Denmark became a member of the United Nations in 1945 and a founder member of NATO in 1949. Denmark joined the EC in 1973 though has opted out of many EU proposals since; the most notable being the single currency.
Politics and Government
The Kingdom of Denmark is a constitutional monarchy. Although given executive power, following the Easter Crisis of 1920, the monarch's power is ceremonial and they are not expected to influence government. The monarch formally appoints the prime minister and ministers.
Legislative power resides with the parliament (Folketinget) in which the prime minister and government ministers head departments. Judicial authority lies with the courts of justice.
The Folketinget consists of 175 elected members. Greenland and the Faroe Islands each elect two further members. 135 seats are allocated by proportional representation of ten districts while a further 40 are allocated using the Sainte-Lague method. Elections are held every four years but the prime minister may ask the monarch to call for an election at any time.
The Danish system has traditionally led to coalition governments.
Those over the age of 18 are eligible to vote.
Although a member of the EU, Denmark has not become a member of the European single currency. The currency unit of Denmark is the Kroner. It is pegged to the Euro via the ERM II at approximately 7.46 Kroner to the Euro.
Denmark has a mixed market capitalist economy and is well known for its strong welfare state. It has an above average European living standard and ranks number 16 in the world in terms of GDP per capita.

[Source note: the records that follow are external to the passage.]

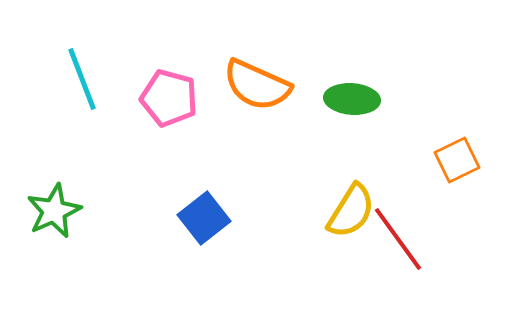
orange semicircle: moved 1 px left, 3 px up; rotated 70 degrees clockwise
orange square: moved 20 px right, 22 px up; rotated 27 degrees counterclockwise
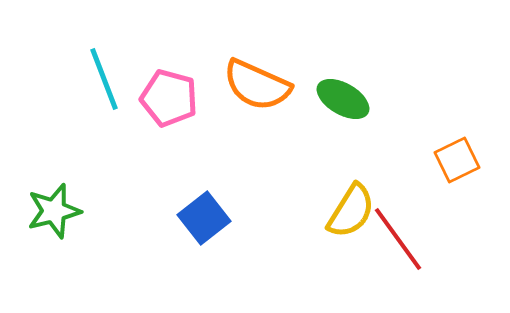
cyan line: moved 22 px right
green ellipse: moved 9 px left; rotated 26 degrees clockwise
green star: rotated 10 degrees clockwise
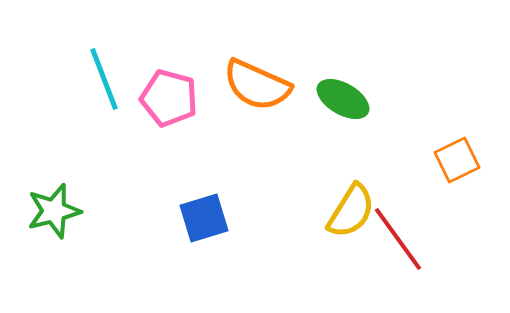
blue square: rotated 21 degrees clockwise
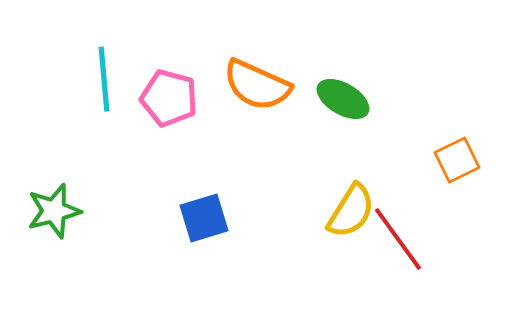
cyan line: rotated 16 degrees clockwise
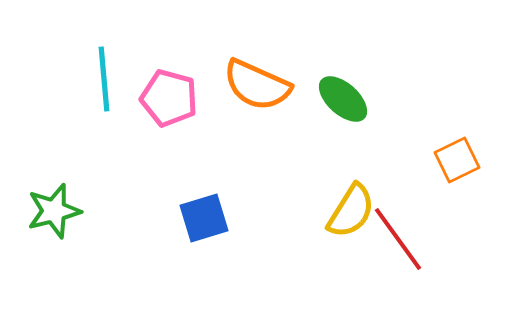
green ellipse: rotated 12 degrees clockwise
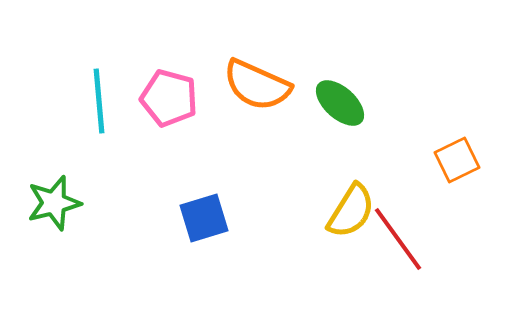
cyan line: moved 5 px left, 22 px down
green ellipse: moved 3 px left, 4 px down
green star: moved 8 px up
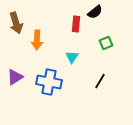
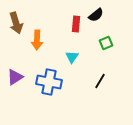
black semicircle: moved 1 px right, 3 px down
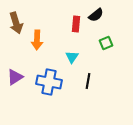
black line: moved 12 px left; rotated 21 degrees counterclockwise
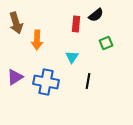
blue cross: moved 3 px left
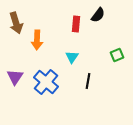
black semicircle: moved 2 px right; rotated 14 degrees counterclockwise
green square: moved 11 px right, 12 px down
purple triangle: rotated 24 degrees counterclockwise
blue cross: rotated 30 degrees clockwise
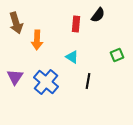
cyan triangle: rotated 32 degrees counterclockwise
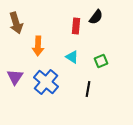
black semicircle: moved 2 px left, 2 px down
red rectangle: moved 2 px down
orange arrow: moved 1 px right, 6 px down
green square: moved 16 px left, 6 px down
black line: moved 8 px down
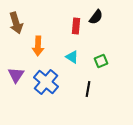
purple triangle: moved 1 px right, 2 px up
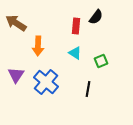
brown arrow: rotated 140 degrees clockwise
cyan triangle: moved 3 px right, 4 px up
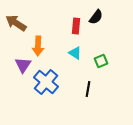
purple triangle: moved 7 px right, 10 px up
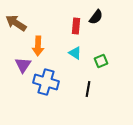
blue cross: rotated 25 degrees counterclockwise
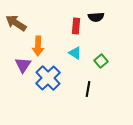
black semicircle: rotated 49 degrees clockwise
green square: rotated 16 degrees counterclockwise
blue cross: moved 2 px right, 4 px up; rotated 30 degrees clockwise
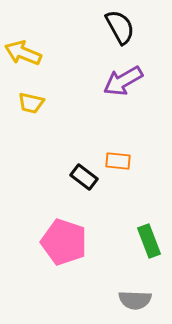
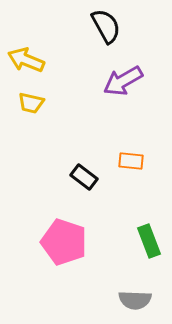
black semicircle: moved 14 px left, 1 px up
yellow arrow: moved 3 px right, 7 px down
orange rectangle: moved 13 px right
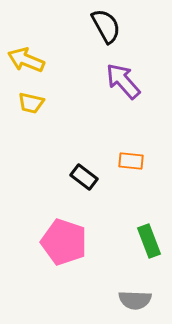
purple arrow: rotated 78 degrees clockwise
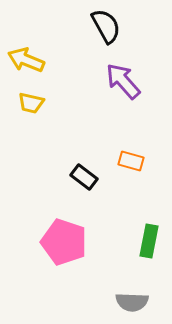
orange rectangle: rotated 10 degrees clockwise
green rectangle: rotated 32 degrees clockwise
gray semicircle: moved 3 px left, 2 px down
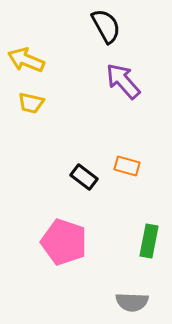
orange rectangle: moved 4 px left, 5 px down
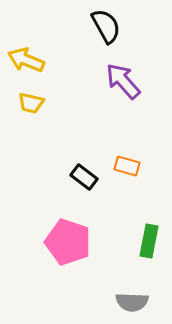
pink pentagon: moved 4 px right
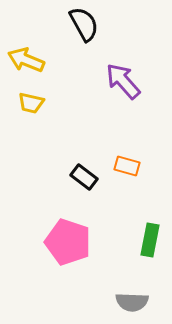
black semicircle: moved 22 px left, 2 px up
green rectangle: moved 1 px right, 1 px up
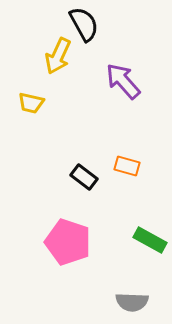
yellow arrow: moved 32 px right, 4 px up; rotated 87 degrees counterclockwise
green rectangle: rotated 72 degrees counterclockwise
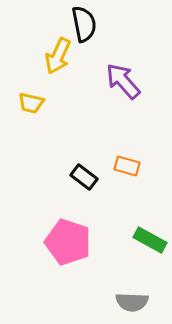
black semicircle: rotated 18 degrees clockwise
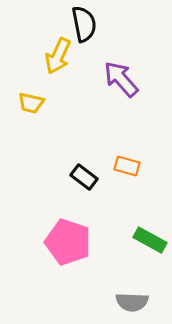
purple arrow: moved 2 px left, 2 px up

According to the Economist, Denmark has one of the most competitive economies in the world with a very flexible labour market, high graduate numbers, the highest minimum wage in the world and conversely, the world's lowest level of income inequality.
With over 2.9 million workers, Denmark has a low unemployment rate of 6.6 percent (2010). Over half of its working population is employed in the public sector. It is a primary exporter of oil, gas, chemicals, machinery, animals and foodstuffs.
It ranks at number six on the global Ease of Doing Business scale but has high corporation and income taxes.
Denmark experiences a temperate climate with mild and windy winters followed by cool summers. It rains in Denmark on average one every three days with the average precipitation being just over 700mm a year. The wettest season is autumn while spring is the driest.
Temperatures in winter are not particularly cold with the mean average for January and February being around 0 degrees C. Summer temperatures average around 15.7 degrees C in August.
The average wind speed across the country is 7m per second.
Interpol considers crime rates in Denmark moderate compared to other industrialised countries. The national police have sole responsibility for internal security.
Although a highly developed western nation with a stable democracy, Denmark remains a target for terrorist activity following threats relating to incidents in 2005. Check government warnings before travelling.
Immigrants and their descendants make up for just under ten percent of the Danish population.
As a member of the EU, citizens of other EU member states are able to travel to, reside and work in Denmark.
Denmark is one of the most active countries in attempting to recruit skilled workers to its shores from around the world with schemes such as The Danish Green Card Scheme, The Positive List and The Pay Limit Scheme.
Denmark was ranked at number 43 in the UNWTO global tourism rankings in 2007 with 4.7 million people travelling to the country. Visitors consist of people mainly from neighbouring countries such as Holland, Belgium, Germany, Sweden and Norway.
Denmark offers sandy beaches and is often marketed as a 'fairytale country', being the oldest kingdom in Europe and home to Hans Christians Andersen. Other tourist attractions include Copenhagen, Odense, numerous castles and windmills, Jelling's rune stones, Legoland, Svend Wiig Hansen's sculpture Men at Sea, rocky seascapes and the ruins of Hammershus.